## The input:
•••
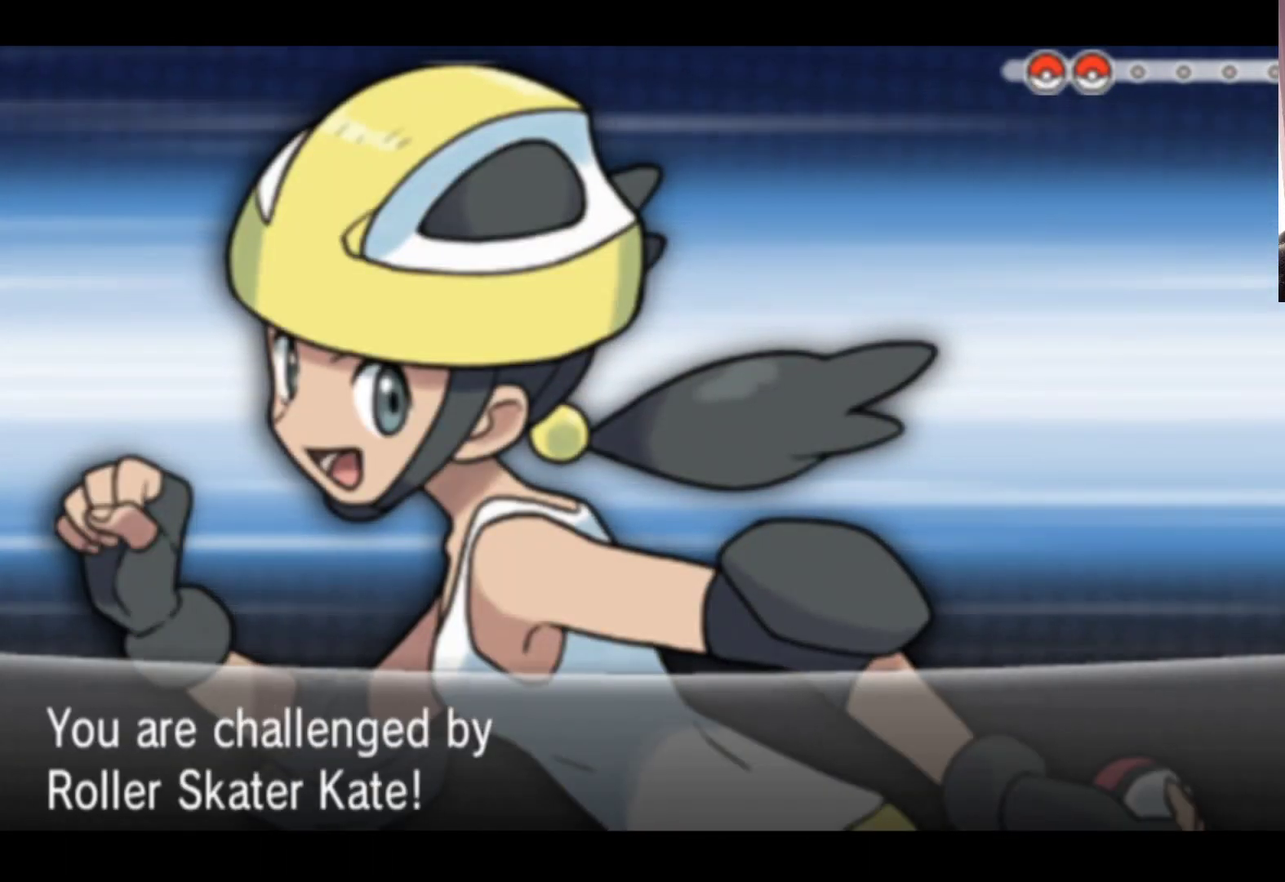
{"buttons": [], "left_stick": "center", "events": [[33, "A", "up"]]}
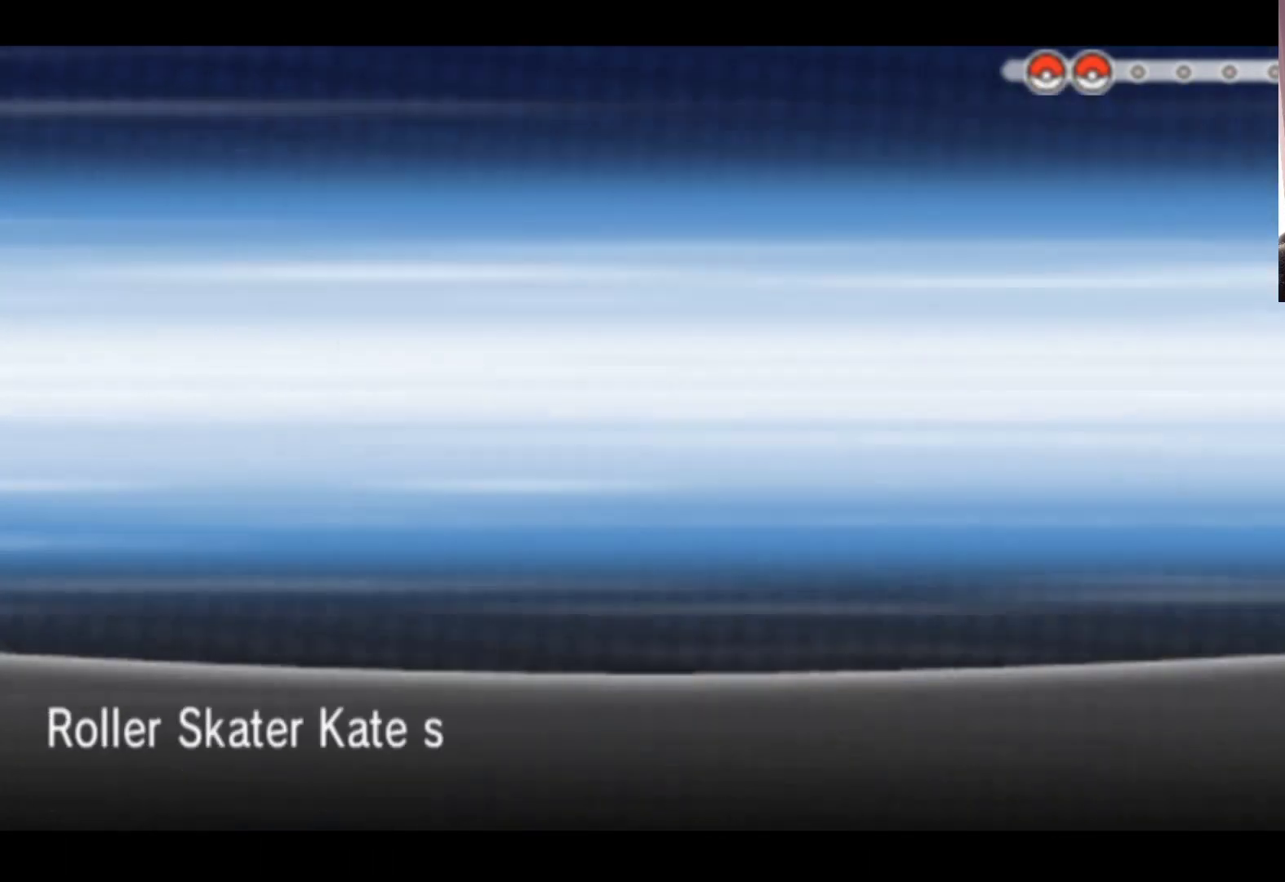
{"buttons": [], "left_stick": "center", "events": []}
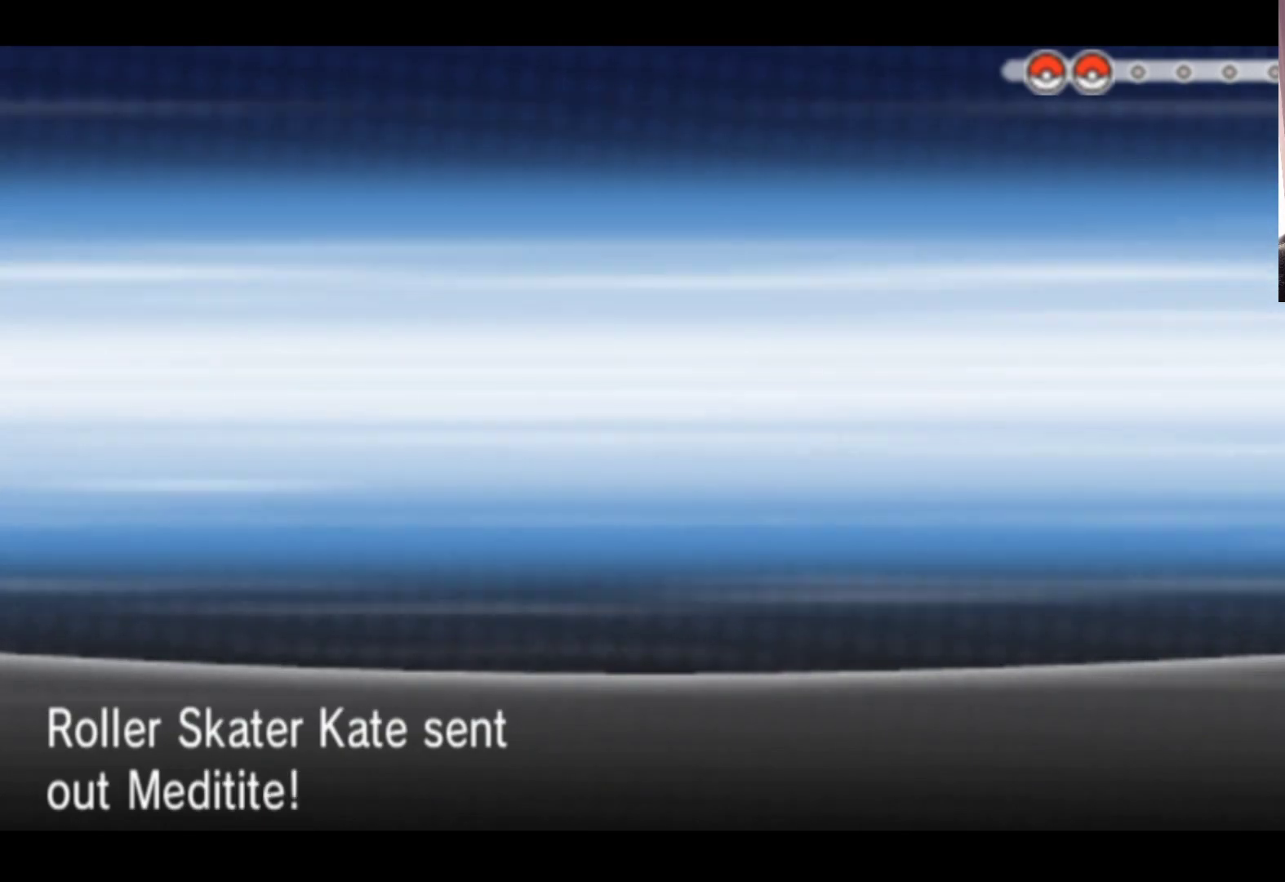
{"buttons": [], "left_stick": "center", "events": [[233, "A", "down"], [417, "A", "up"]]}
•••
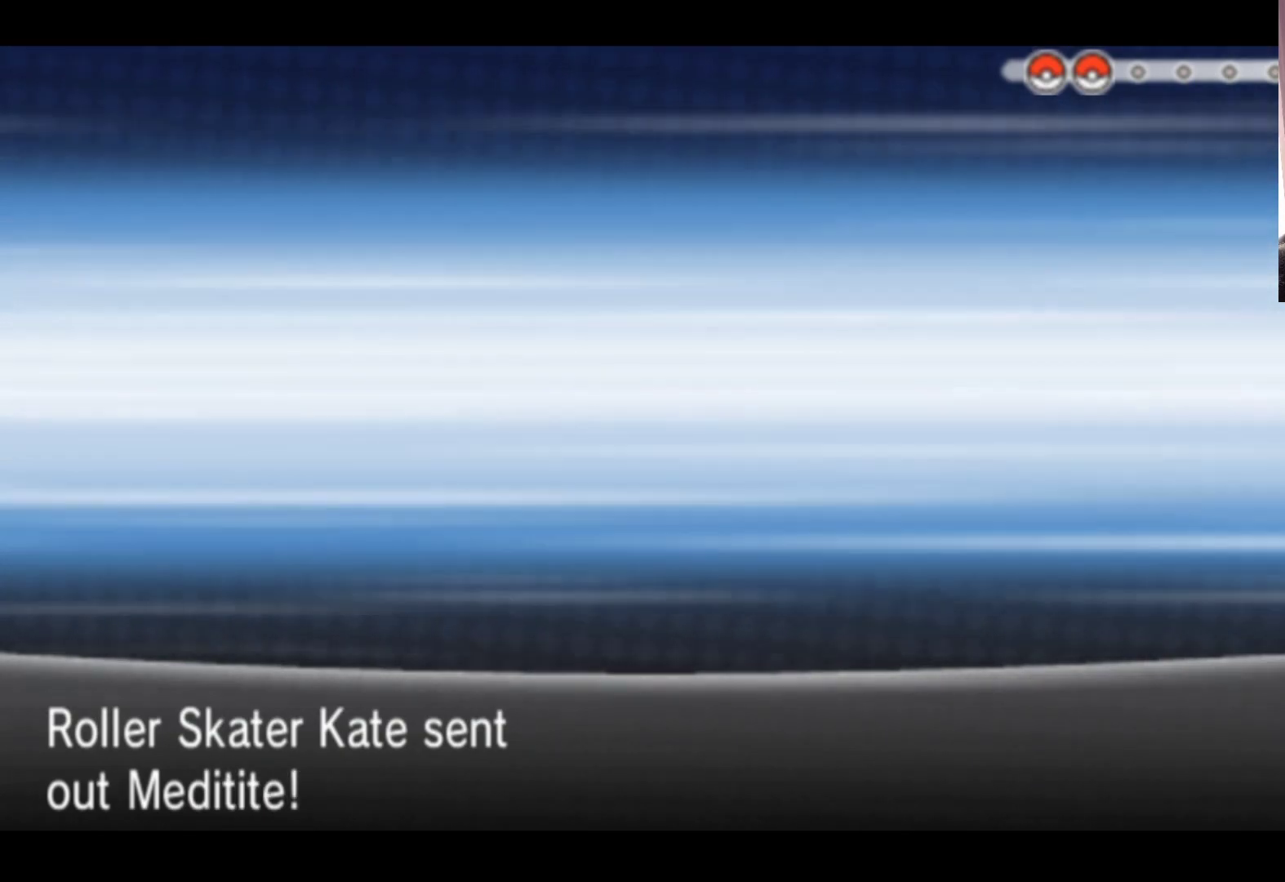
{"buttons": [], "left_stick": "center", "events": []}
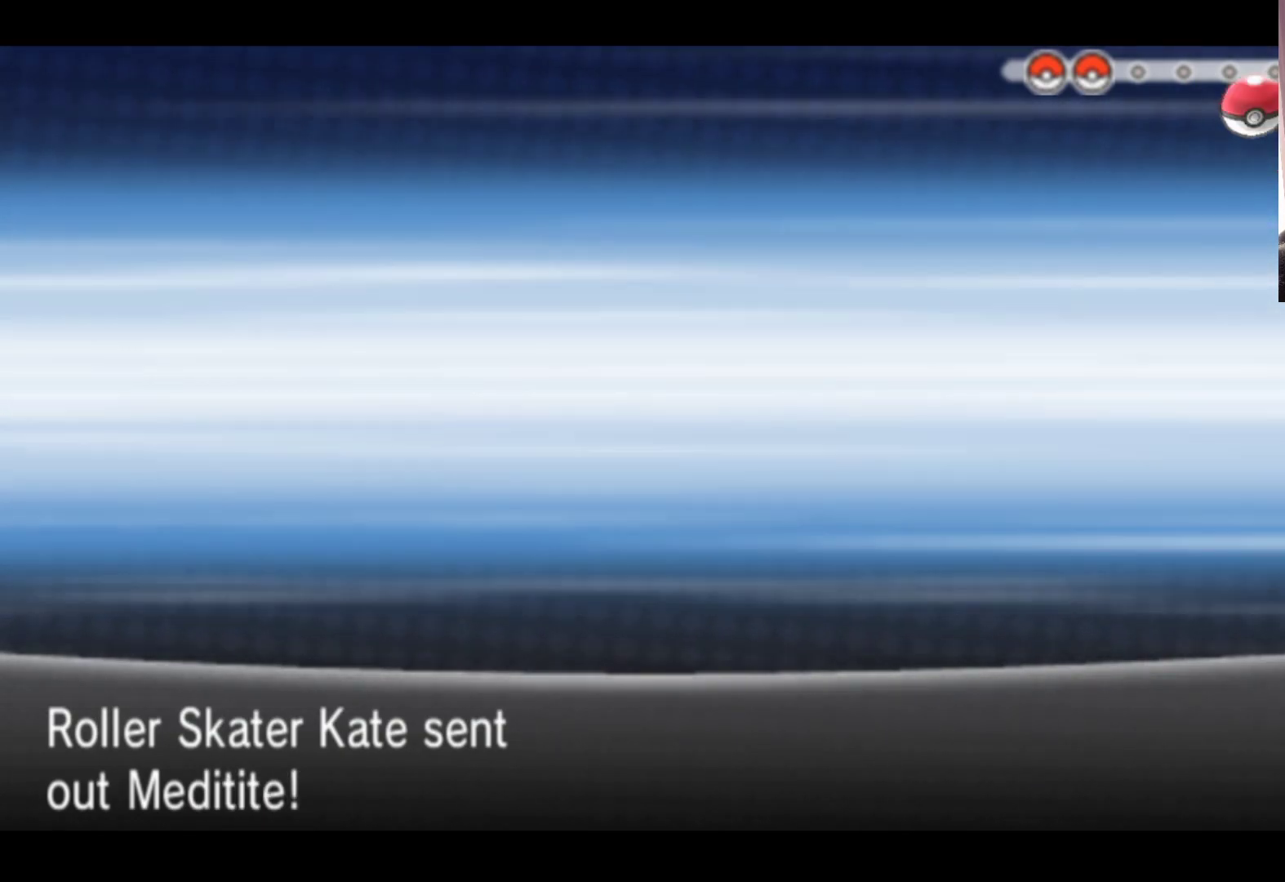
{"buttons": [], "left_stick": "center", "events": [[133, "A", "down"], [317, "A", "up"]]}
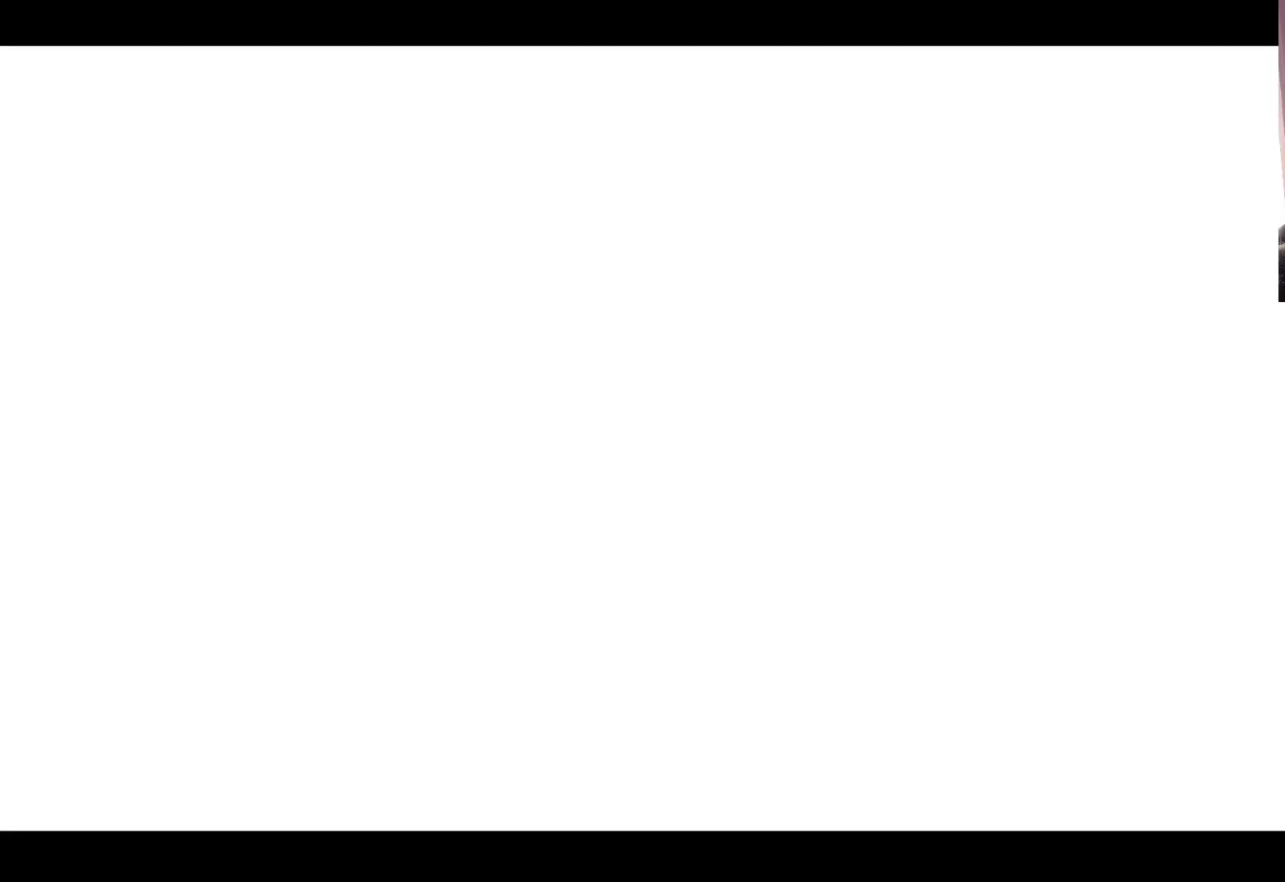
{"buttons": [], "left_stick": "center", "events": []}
•••
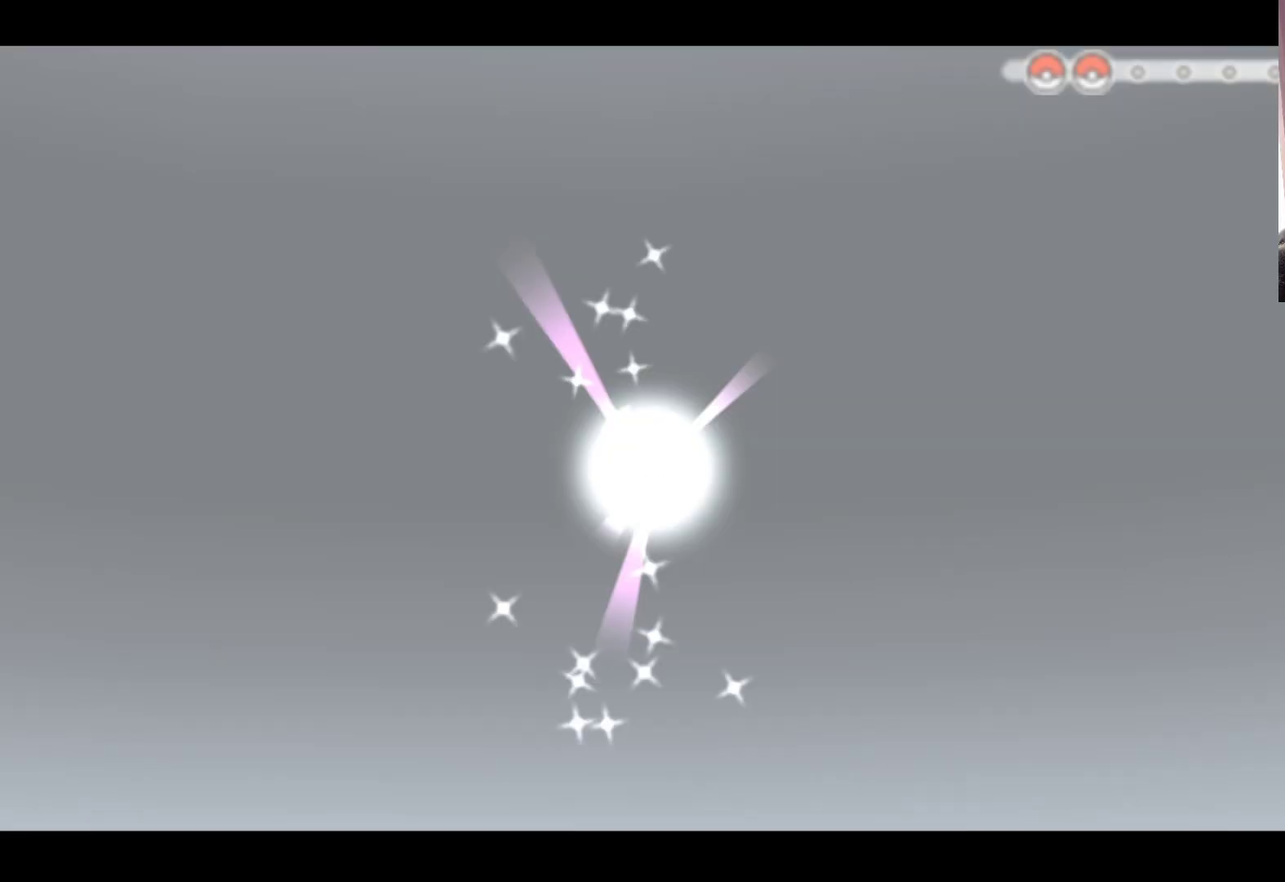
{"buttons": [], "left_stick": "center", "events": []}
•••
## Work to complete:
Your answer should be every line from the material above in which the word "down" appears.

## Result below:
{"buttons": [], "left_stick": "center", "events": [[233, "A", "down"], [417, "A", "up"]]}
{"buttons": [], "left_stick": "center", "events": [[133, "A", "down"], [317, "A", "up"]]}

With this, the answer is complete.